Excerpted passage:
········

Regarding some posts about “personal choice” let it be remembered the personal choice of the sacrificed / murdered / enslaved “OTHER” or the absent referent lying on the slab/plate. He /she too had a desire to live and fulfil themselves which was denied by human interference, greed and anti-empathic vice.
On a positive joyous note, it is my purpose and intention to co-create the Vegantopia of my inspired visions and ideals with like-hearted, gentle, peaceable others. Please join me on facebook at Vegantopia group and Vegantopia page, via my website http://www.vegantopia.co.uk or email firstname.lastname@example.org
Brightest Vegantopian Blessings to All <3
Welcome to my website and thank you for sharing your experiences with us. I am sorry to hear that you still find being vegan and actively advocating no less difficult, alienating and traumatic with the passage of time, but you would know, having been vegan since such a young age.
Personally I am not sure if it is me being a little more thick skinned or people being more open, but I do find that I don’t get as many sideways glances and blank stares when I voice the truth.
I am not sure if you are referring to posts I may have written about personal choice, but I certainly do tell people unequivocally that person choice is okay as long as no one is being harmed. Great harm and disrespect is being meted out to all beings trapped in all of our death for profit industries.
I do belong to your Facebook group and benefit greatly from the posts I read there. I am not sure if I have been to your website, but I will definitely check it out. Thank you for sharing the links with my readers.
Take care and hope to hear from you again soon.

········

Provided material:
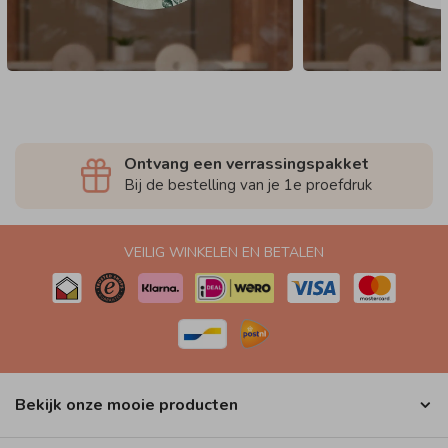
Ontvang een verrassingspakket
Bij de bestelling van je 1e proefdruk
VEILIG WINKELEN EN BETALEN
Bekijk onze mooie producten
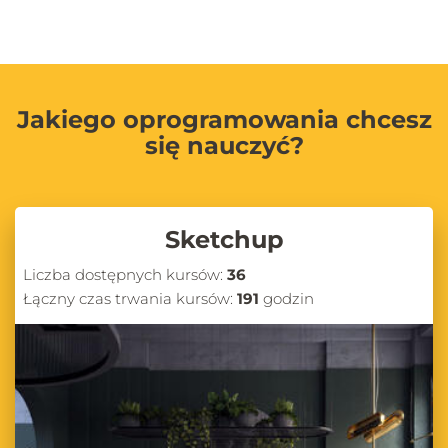
Jakiego oprogramowania chcesz
się nauczyć?
Sketchup
Liczba dostępnych kursów:
36
Łączny czas trwania kursów:
191
godzin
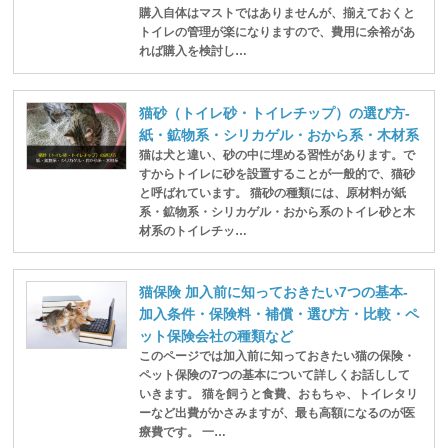
購入自体はマストではありませんが、揃えておくと
トイレの管理が楽になりますので、費用に余裕があ
れば購入を検討し…
猫砂（トイレ砂・トイレチップ）の選び方-
紙・鉱物系・シリカゲル・おから系・木材系
猫は犬と違い、砂の中に埋める習性があります。で
すからトイレに砂を設置することが一般的で、猫砂
と呼ばれています。 猫砂の種類には、原材料が紙
系・鉱物系・シリカゲル・おから系のトイレ砂と木
材系のトイレチッ…
猫保険 加入前に知っておきたい7つの基本-
加入条件・保険料・補償・選び方・比較・ペ
ット保険会社の種類など
このページでは加入前に知っておきたい猫の保険・
ペット保険の7つの基本について詳しくお話しして
いきます。 猫を飼うと食費、おもちゃ、トイレタリ
ーなど出費がかさみますが、最も高額になるのが医
療費です。 一…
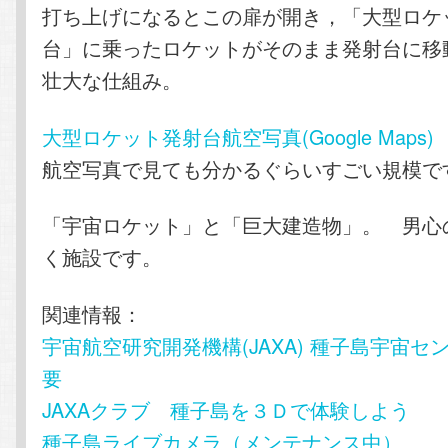
打ち上げになるとこの扉が開き，「大型ロケ
台」に乗ったロケットがそのまま発射台に移
壮大な仕組み。
大型ロケット発射台航空写真(Google Maps)
航空写真で見ても分かるぐらいすごい規模で
「宇宙ロケット」と「巨大建造物」。 男心
く施設です。
関連情報：
宇宙航空研究開発機構(JAXA) 種子島宇宙セ
要
JAXAクラブ 種子島を３Ｄで体験しよう
種子島ライブカメラ（メンテナンス中）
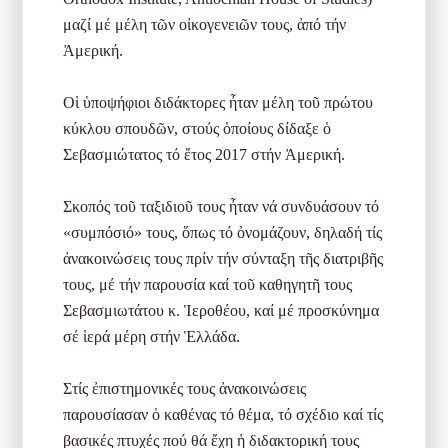
μαζί μέ μέλη τῶν οἰκογενειῶν τους, ἀπό τήν
Ἀμερική.
Οἱ ὑποψήφιοι διδάκτορες ἦταν μέλη τοῦ πρώτου
κύκλου σπουδῶν, στούς ὁποίους δίδαξε ὁ
Σεβασμιώτατος τό ἔτος 2017 στήν Ἀμερική.
Σκοπός τοῦ ταξιδιοῦ τους ἦταν νά συνδυάσουν τό
«συμπόσιό» τους, ὅπως τό ὀνομάζουν, δηλαδή τίς
ἀνακοινώσεις τους πρίν τήν σύνταξη τῆς διατριβῆς
τους, μέ τήν παρουσία καί τοῦ καθηγητῆ τους
Σεβασμιωτάτου κ. Ἱεροθέου, καί μέ προσκύνημα
σέ ἱερά μέρη στήν Ἑλλάδα.
Στίς ἐπιστημονικές τους ἀνακοινώσεις
παρουσίασαν ὁ καθένας τό θέμα, τό σχέδιο καί τίς
βασικές πτυχές πού θά ἔχη ἡ διδακτορική τους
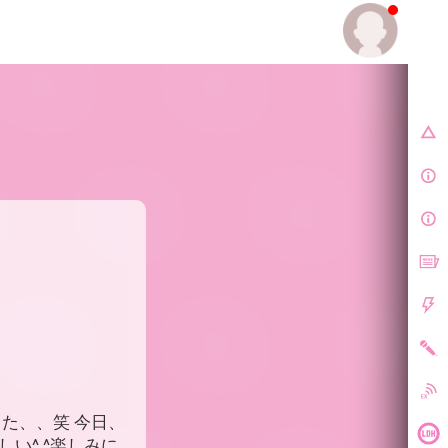
E.
た、、笑 今日、
い^ ^楽しみに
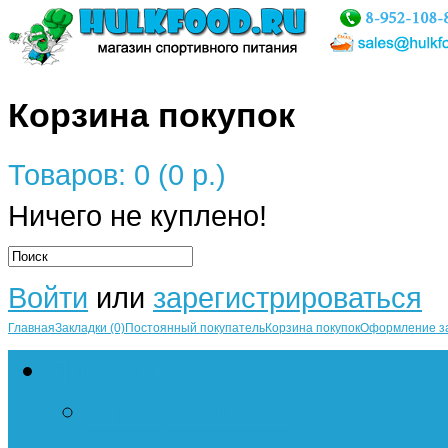
Корзина покупок
Товаров: 0 (0 р.)
Ничего не куплено!
Войти
или
зарегистрироваться
Главная
Закладки (0)
Постоянный покупатель
Корзина покупок
Оформление з
Протеин
Сывороточный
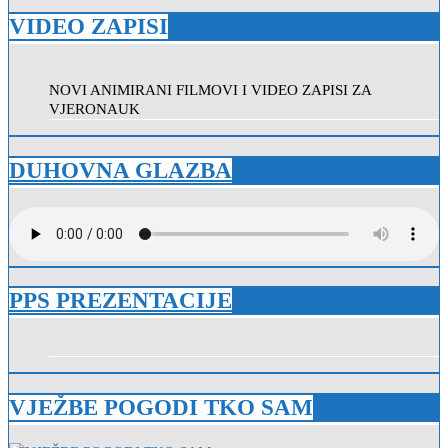
VIDEO ZAPISI
NOVI ANIMIRANI FILMOVI I VIDEO ZAPISI ZA
VJERONAUK
DUHOVNA GLAZBA
PPS PREZENTACIJE
VJEŽBE POGODI TKO SAM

········

Problem statement: Reproduce the full vegan comment exchange word for word.

Task answer:
Regarding some posts about “personal choice” let it be remembered the personal choice of the sacrificed / murdered / enslaved “OTHER” or the absent referent lying on the slab/plate. He /she too had a desire to live and fulfil themselves which was denied by human interference, greed and anti-empathic vice.
On a positive joyous note, it is my purpose and intention to co-create the Vegantopia of my inspired visions and ideals with like-hearted, gentle, peaceable others. Please join me on facebook at Vegantopia group and Vegantopia page, via my website http://www.vegantopia.co.uk or email firstname.lastname@example.org
Brightest Vegantopian Blessings to All <3
Welcome to my website and thank you for sharing your experiences with us. I am sorry to hear that you still find being vegan and actively advocating no less difficult, alienating and traumatic with the passage of time, but you would know, having been vegan since such a young age.
Personally I am not sure if it is me being a little more thick skinned or people being more open, but I do find that I don’t get as many sideways glances and blank stares when I voice the truth.
I am not sure if you are referring to posts I may have written about personal choice, but I certainly do tell people unequivocally that person choice is okay as long as no one is being harmed. Great harm and disrespect is being meted out to all beings trapped in all of our death for profit industries.
I do belong to your Facebook group and benefit greatly from the posts I read there. I am not sure if I have been to your website, but I will definitely check it out. Thank you for sharing the links with my readers.
Take care and hope to hear from you again soon.